Aliás, outro fator que influencia a rapidez com que
a bebida vai surtir efeito é a alimentação. Se o estômago está cheio, o álcool
chega mais devagar ao intestino Com isso, é absorvido e cai na corrente
sanguínea aos poucos.
Ainda no universo do corpo humano, existem muitas
dúvidas sobre a ressaca, ou seja, o cansaço, a dor e a indisposição no dia após
uma bebedeira intensa. Schwartz-Bloom aponta que uma molécula é a principal
suspeita por trás dessa sensação desagradável.
“Quando o álcool passa pelo fígado, há enzimas que
o metabolizam e modificam a sua estrutura química.

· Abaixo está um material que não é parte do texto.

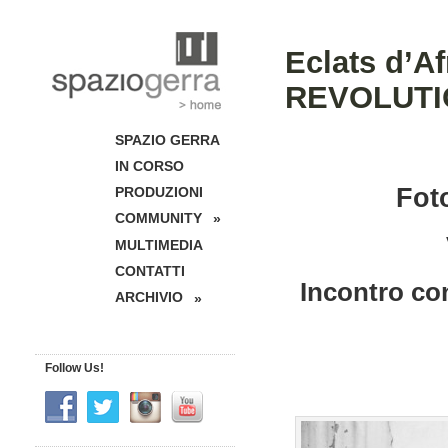
Eclats d’A
REVOLUTI
SPAZIO GERRA
IN CORSO
Foto
PRODUZIONI
COMMUNITY
»
MULTIMEDIA
CONTATTI
Incontro c
ARCHIVIO
»
Follow Us!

Ele passa de etanol para
aldeído ou acetil-aldeído”, explica ela.
“Porém, quando uma pessoa bebe demais ou muito
rápido, as enzimas não conseguem fazer esse trabalho de lidar com os aldeídos.

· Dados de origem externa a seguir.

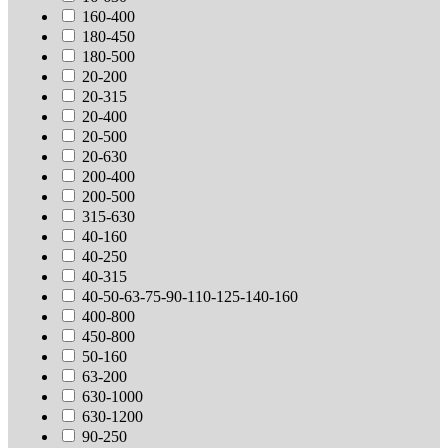
160-400
180-450
180-500
20-200
20-315
20-400
20-500
20-630
200-400
200-500
315-630
40-160
40-250
40-315
40-50-63-75-90-110-125-140-160
400-800
450-800
50-160
63-200
630-1000
630-1200
90-250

Essa molécula é tóxica e pode permanecer no corpo por um longo tempo. E é isso
que provavelmente está no organismo na manhã seguinte e provoca dores de
cabeça, problemas na pele e dilatação de vasos sanguíneos”, complementa a
farmacêutica.
• Existe
dose segura?
Outra mudança recente na forma como a sociedade se
relaciona com as bebidas alcoólicas tem a ver com os limites de consumo, que
são cada vez mais restritos.
As Diretrizes Americanas de Nutrição, por exemplo,
apontam que adultos acima de 21 anos “podem optar por não beber” ou “beber com
moderação, limitando o consumo diário a dois drinques ou menos para homens e um
drinque ou menos para mulheres”.
Já a Organização Mundial da Saúde (OMS) mudou seu
posicionamento a respeito dessa questão nos últimos anos e agora afirma: nenhum
nível de consumo de álcool é seguro.
Segundo a entidade, os riscos e danos relacionados
ao hábito de beber álcool foram sistematicamente avaliados nos últimos anos e
estão bem documentados.
A OMS aponta que o álcool é uma substância tóxica,
psicoativa e indutora de dependência que é classificada como carcinogênica e
está relacionada a pelo menos sete tipos de tumores diferentes, como os de mama
e de intestino.
A organização calcula que o consumo de bebidas
alcoólicas pode levar a 230 doenças diferentes e provoca 3 milhões de mortes no
mundo todos os anos.
E mesmo aquela história de que doses moderadas de
álcool — como uma taça de vinho por dia — fariam bem ao coração caiu por terra.
Em 2022, a Federação Mundial de Cardiologia
divulgou um posicionamento dizendo que, ao contrário do que é dito na cultura
popular, o álcool não é nada bom para a saúde cardiovascular. O hábito de beber
está relacionado a doenças cardíacas crônicas, segundo a entidade.
Diante das evidências recentes de saúde, a
recomendação dos especialistas é não beber álcool, se possível, ou consumir o
mínimo para evitar o risco de uma série de doenças, que incluem não apenas
câncer e problemas no coração, mas também cirrose, dependência e transtornos
psiquiátricos.
Mas os pesquisadores apostam na educação para um
consumo consciente e rechaçam as ideias ligadas ao proibicionismo e ao
moralismo — até porque acabar com a venda de bebidas alcoólicas não deu nada
certo em experiências anteriores, como a implantação da Lei Seca nos Estados
Unidos no início do século 20.
“Essa foi a mais ampla lei proibicionista sobre
álcool já implementada. E teve efeitos dramáticos nos EUA, particularmente na
expansão do crime organizado, que foi capaz de tirar vantagem do enorme mercado
clandestino de tráfico e venda de álcool que se instalou nos anos 1920”,
destaca Toner.
“Todo esse fenômeno foi muito impactante do ponto
de vista econômico e político. E levou ao desenvolvimento de uma infraestrutura
policial que depois foi mobilizada com mais intensidade na chamada 'guerra às
drogas' dos EUA", conclui a historiadora.